Volkswagen eliminará progresivamente los diésel menos potentes de su gama

El downsizing es una tendencia técnica que ha vivido su máximo esplendor en los últimos años. Consistente en la máxima reducción del tamaño del motor -y sus correspondientes accesorios- a cambio de reducir al máximo las tolerancias de los componentes, el downsizing no ha conseguido mejorar de forma sustancial las cifras de consumo y emisiones de los motores modernos. 

Es más, estos motores tan pequeños se han tornado como propulsores que, en determinadas circunstancias, contaminan sensiblemente más que los motores a los que supuestamente iban a sustituir, unidades atmosféricas, simples, con mayor cilindrada y menos avances tecnológicos. 

Volkswagen se ha encontrado últimamente en el punto de mira tanto de las autoridades acomode la opinión pública debido a escándalos que todos conocemos relativos a la contaminación que emiten sus motores diésel, algo que ha mellado su imagen, provocando una cascada de reacciones. 

La última ha sucedido estos días, cuando VW ha anunciado que, para ellos, el downsizing había muerto. El siguiente paso ha sido el anuncio por parte de la compañía alemana de la eliminación progresiva de los motores diésel menos potentes, una eliminación que se hará patente sobre todo en utilitarios y compactos de las marcas pertenecientes al Grupo VW. 

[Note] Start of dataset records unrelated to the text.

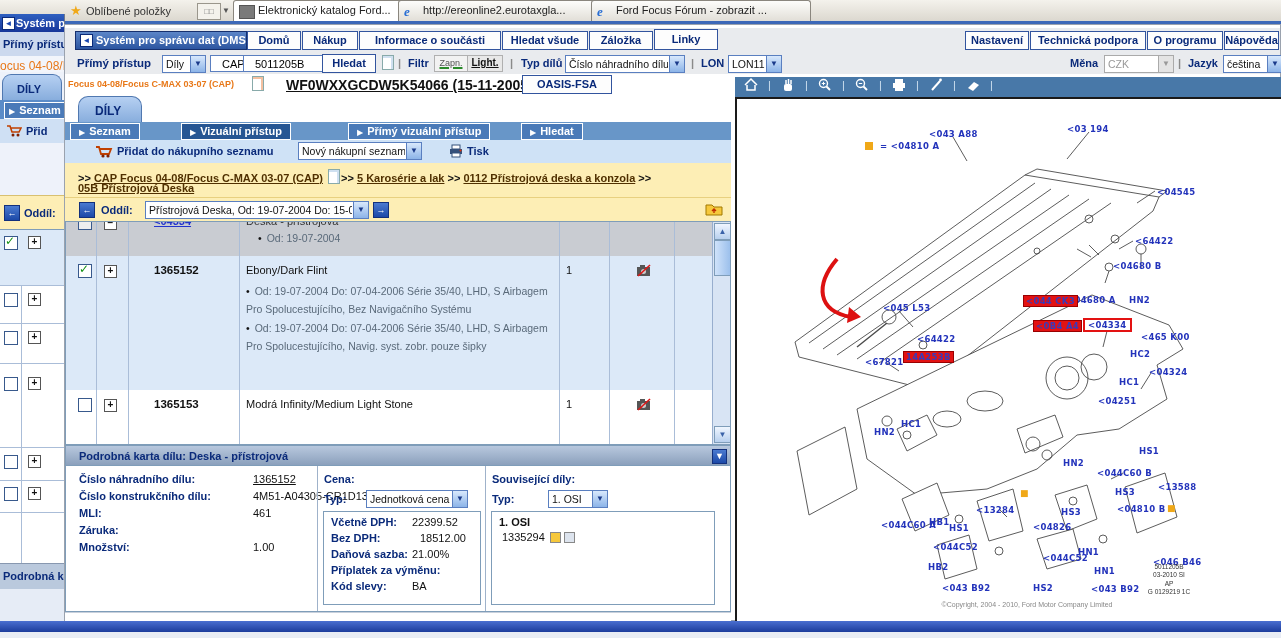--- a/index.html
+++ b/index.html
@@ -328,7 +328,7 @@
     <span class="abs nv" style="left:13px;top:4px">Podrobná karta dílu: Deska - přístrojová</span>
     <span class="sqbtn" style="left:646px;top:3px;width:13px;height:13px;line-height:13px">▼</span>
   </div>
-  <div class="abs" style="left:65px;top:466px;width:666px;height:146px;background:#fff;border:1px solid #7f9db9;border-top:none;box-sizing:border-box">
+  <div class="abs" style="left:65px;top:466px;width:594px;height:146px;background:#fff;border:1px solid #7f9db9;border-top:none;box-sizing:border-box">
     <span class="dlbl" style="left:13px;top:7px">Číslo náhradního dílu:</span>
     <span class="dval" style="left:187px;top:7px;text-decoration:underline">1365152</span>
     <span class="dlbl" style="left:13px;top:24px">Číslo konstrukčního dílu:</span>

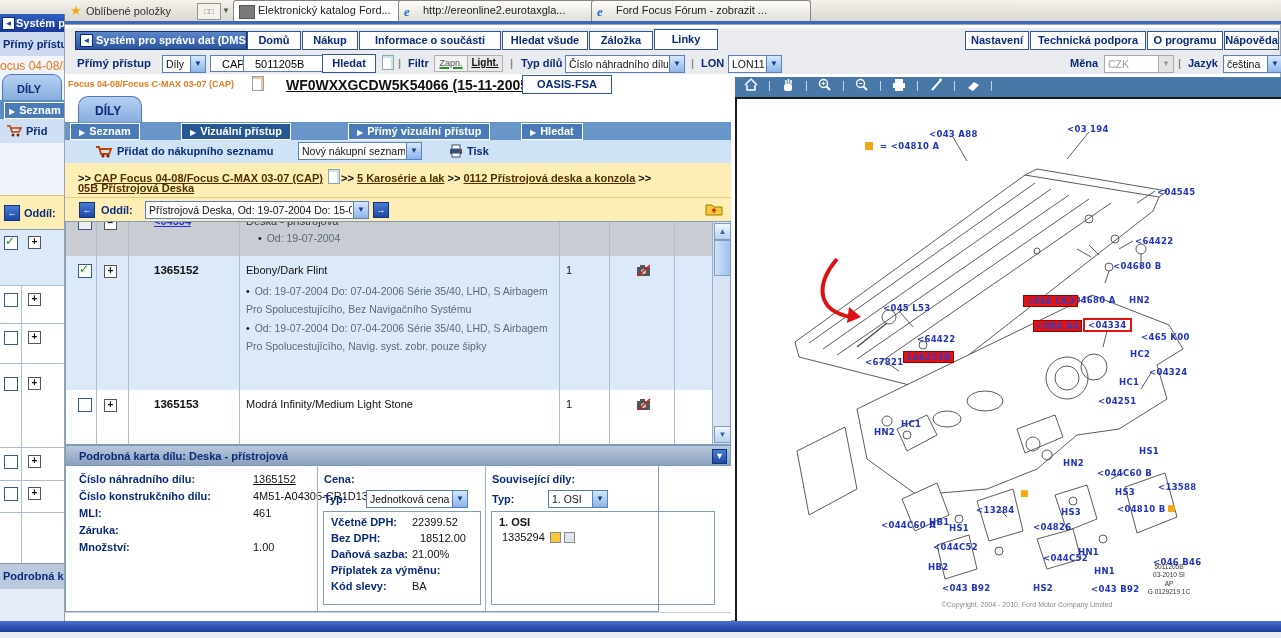--- a/index.html
+++ b/index.html
@@ -351,7 +351,7 @@
       <span class="dlbl" style="left:7px;top:4px">Včetně DPH:</span>
       <span class="dval" style="left:88px;top:4px">22399.52</span>
       <span class="dlbl" style="left:7px;top:20px">Bez DPH:</span>
-      <span class="dval" style="left:96px;top:20px">18512.00</span>
+      <span class="dval" style="left:88px;top:20px">18512.00</span>
       <span class="dlbl" style="left:7px;top:36px">Daňová sazba:</span>
       <span class="dval" style="left:88px;top:36px">21.00%</span>
       <span class="dlbl" style="left:7px;top:52px">Příplatek za výměnu:</span>

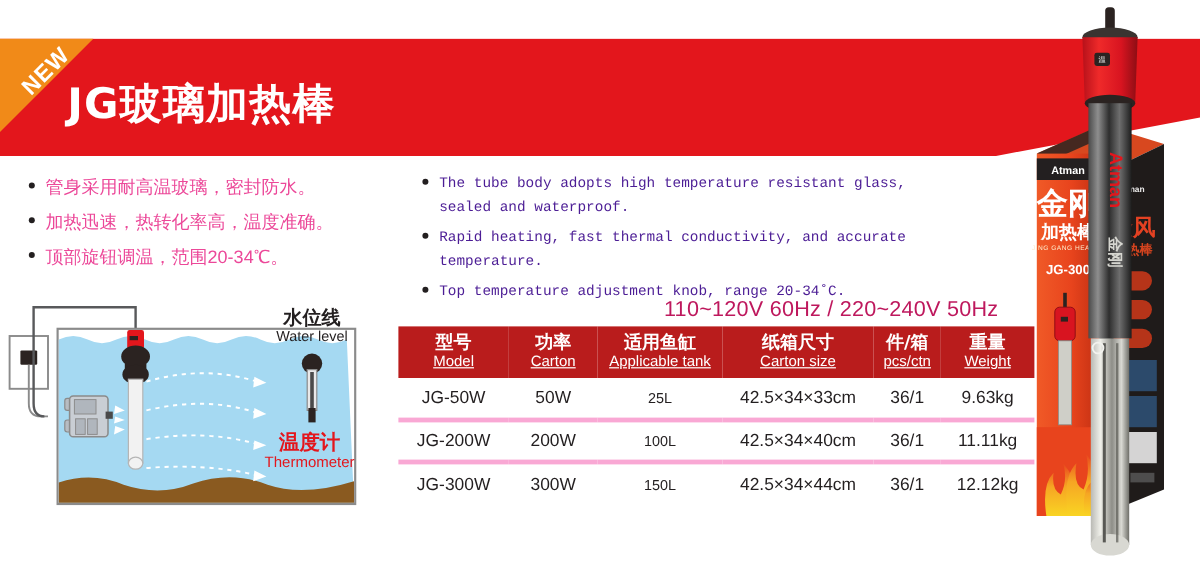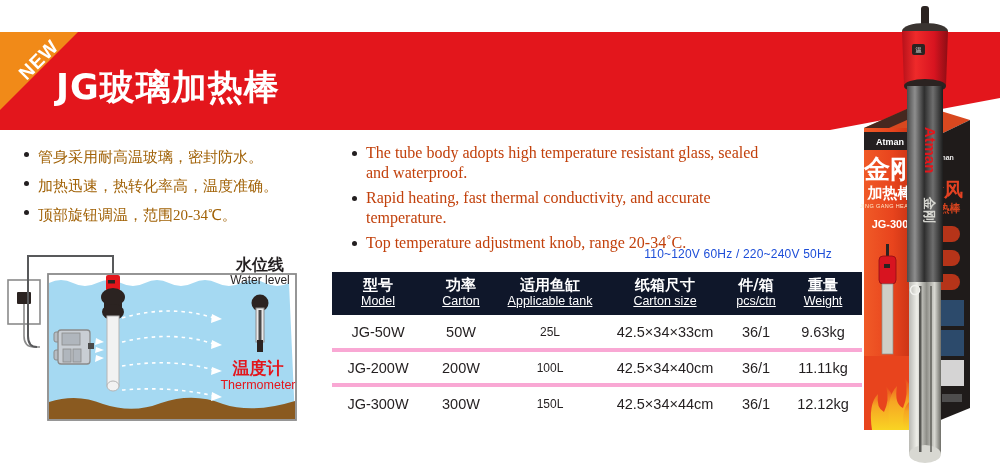--- a/index.html
+++ b/index.html
@@ -54,7 +54,7 @@
   }
   .bul-cn { left: 22px; top: 144px; width: 330px; }
   .bul-cn li {
-    font-family: Liberation Serif, serif; font-size: 15px; color: #a16207;
+    font-family: Liberation Sans, sans-serif; font-size: 15px; color: #ec4899;
     line-height: 26px; margin-bottom: 3px;
   }
   .bul-en { left: 350px; top: 143px; width: 420px; }

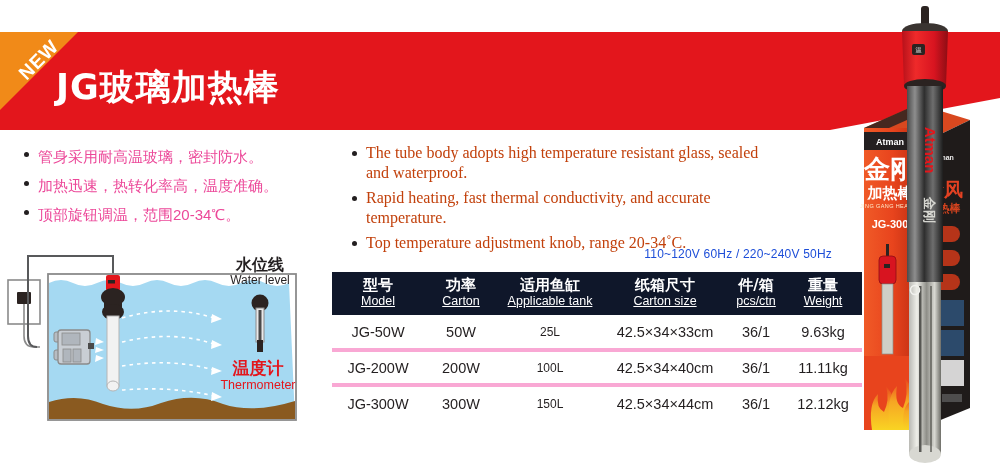--- a/index.html
+++ b/index.html
@@ -59,7 +59,7 @@
   }
   .bul-en { left: 350px; top: 143px; width: 420px; }
   .bul-en li {
-    font-family: Liberation Serif, serif; font-size: 16px; color: #c2410c;
+    font-family: Liberation Mono, monospace; font-size: 12px; color: #4c1d95;
     line-height: 20px; margin-bottom: 5px;
   }
 

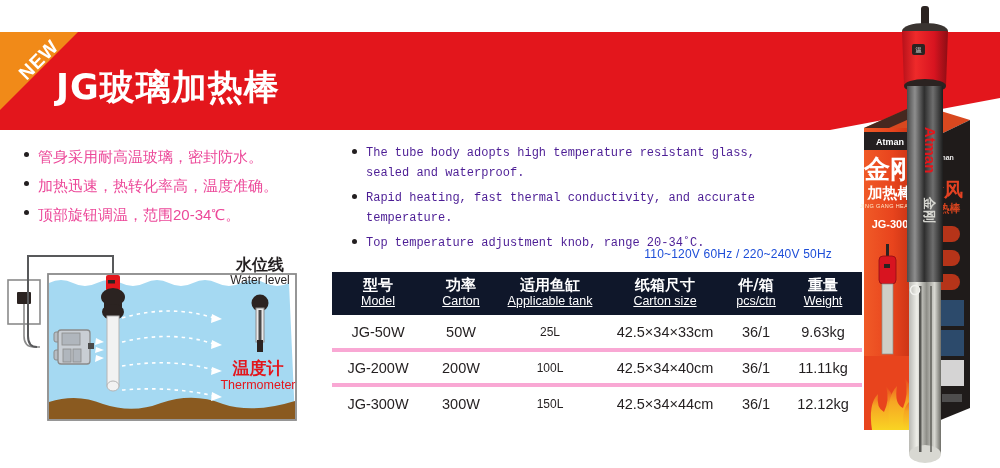--- a/index.html
+++ b/index.html
@@ -69,7 +69,7 @@
   
   .voltage {
     position: absolute; right: 168px; top: 247px;
-    font-size: 12px; color: #1d4ed8; font-family: "Liberation Sans", sans-serif;
+    font-size: 18px; color: #be185d; font-family: "Liberation Sans", sans-serif;
     letter-spacing: 0.2px; white-space: nowrap;
   }
   table.spec {

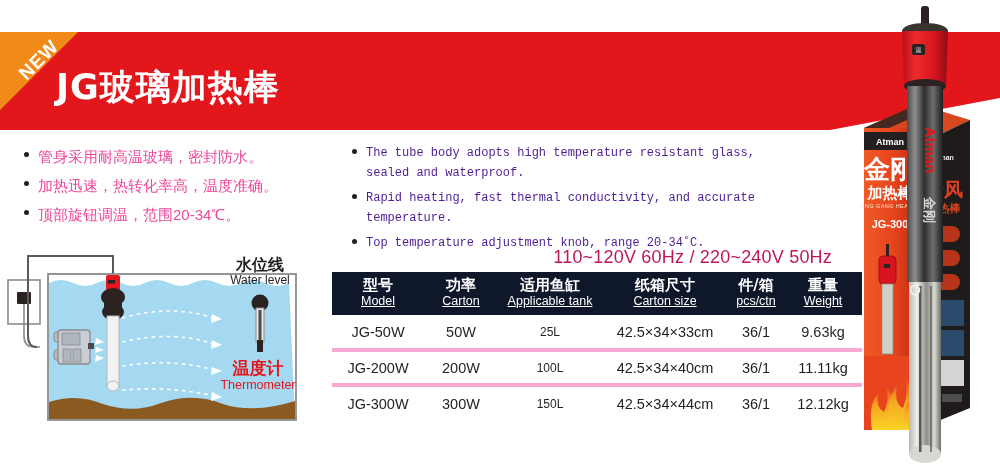--- a/index.html
+++ b/index.html
@@ -76,7 +76,7 @@
     position: absolute; left: 332px; top: 272px; width: 500px;
     border-collapse: collapse; table-layout: fixed;
   }
-  table.spec thead th { background: #0f172a; color: #ffffff; padding: 4px 0 6px; }
+  table.spec thead th { background: #b91c1c; color: #ffffff; padding: 4px 0 6px; }
   .th-cn { display: block; font-size: 15px; font-family: "DejaVu Sans", sans-serif; line-height: 18px; }
   .th-en { display: block; font-size: 12.5px; font-family: "Liberation Sans", sans-serif; line-height: 15px; font-weight: normal; text-decoration: underline; }
   table.spec tbody td {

Ya no solo por el hecho de la falta de consistencia en la imagen de Volkswagen relativa a este asunto, sino por el endurecimiento de las normas anticontaminación, que hará que los motores diésel tengan que recurrir a soluciones técnicas muy complejas para cumplir dichas normas, encareciendo el producto de forma notable. 

Es por ello que el coste de la instalación de un motor diésel en un vehículo pequeño como un VW Polo o un SEAT Ibiza se duplicaría, llegando a alcanzar un 25% del coste total de la fabricación del coche, algo completamente inviable según Volkswagen. En su lugar, se propondrán alternativas, siempre utilizando la gasolina. 

La solución más razonable es la introducción de sistemas microhíbridos, similares a los que utiliza el nuevo 1.5 TSI que estrenará el VW Golf, capaz de apagarse incluso con el vehículo circulando. El Grupo VW ha empezado también a utilizar sistemas eléctricos de 48 voltios como el que equipa el motor del SQ7, capaces de recuperar y utilizar la energía de manera mucho más efectiva y eficiente.